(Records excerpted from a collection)
☆ ☆ ☆

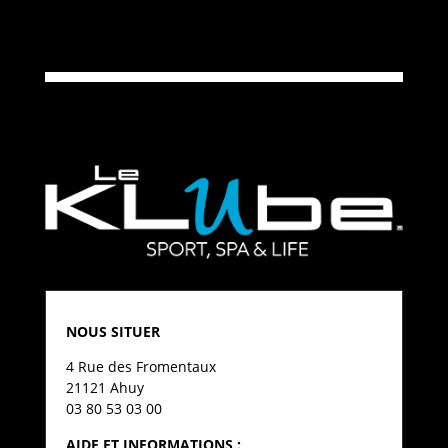
NOUS SITUER
4 Rue des Fromentaux
21121 Ahuy
03 80 53 03 00
AIDE ET INFORMATIONS :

☆ ☆ ☆

Excluding pictures, print all lines above exactly.

NOUS SITUER
4 Rue des Fromentaux
21121 Ahuy
03 80 53 03 00
AIDE ET INFORMATIONS :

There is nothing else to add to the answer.